Heart failure is the inability of the heart to pump blood efficiently. Current treatment help slow down or stop the disease from getting worse; but they can't revert it.
Presently, scientists have produced a drug that can restrain heart failure and also enhance the heart's blood pumping ability.
The new drug has been named "SAMBA" (meaning, Selective Antagonist of Mitofusin 1- B2PK Association) by the researchers in Brazil and the United States who invented and tested the drug.
The Journal Nature Communications has recently published a paper that explains how the researchers developed SAMBA and tested it on rodents models of heart failure.
"The drug in current use halt the progression of the disease but never reverted it, says first study author, Julio C.B. Ferreira, who is a professor in the Biomedical Science Institute at the University of Sao Paulo in Brazil.
When the drug was given to rats with heart failure, the drug not only stop the disease from progressing but also reduced its complication by enhancing the ability of the heart muscle to contrast.

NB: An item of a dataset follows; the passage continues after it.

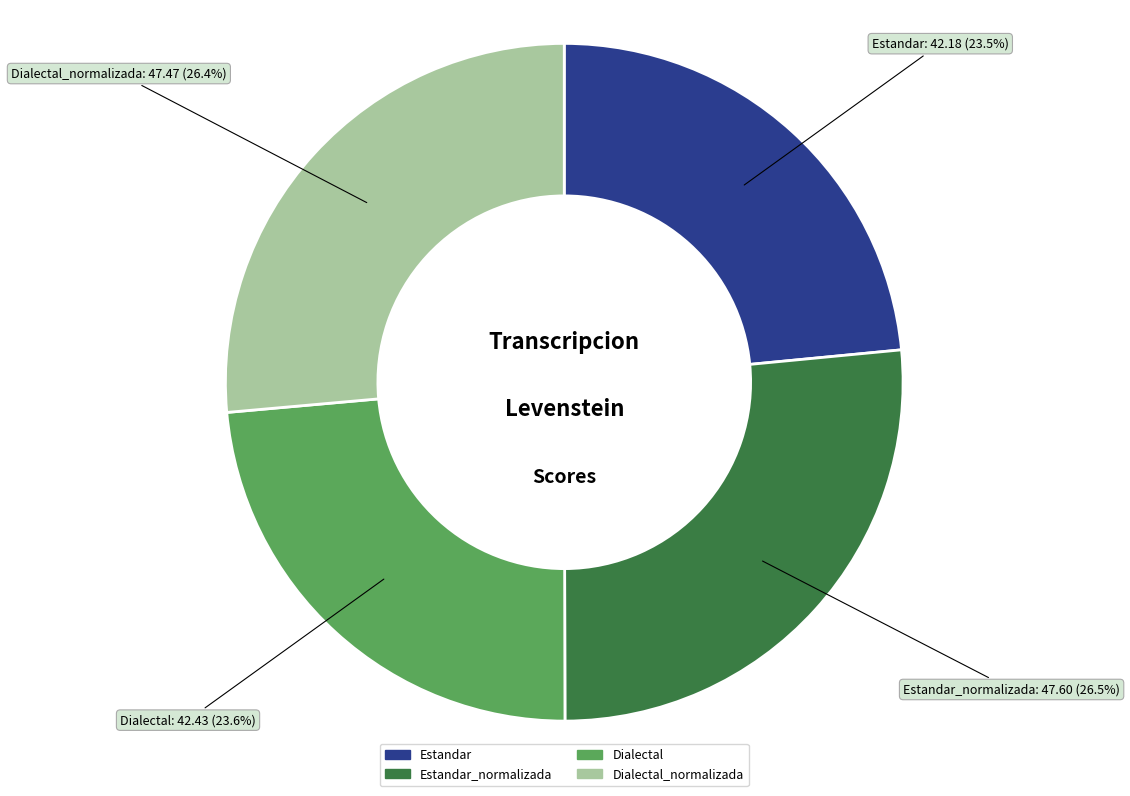

Does any single category account for the majority?

No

SAMBA works by stopping a specific reaction between the proteins mitofusin 1 (MFn1) and beta 11 protein kinase C (B2PKC) whose association impairs mitochondria in the heart muscle cells, causing the cells to die.
However, in a statement, professor Ferreira said, "we showed that by regulating this specific reaction, we could both halt the progression and make the disease regress to a less severe stage."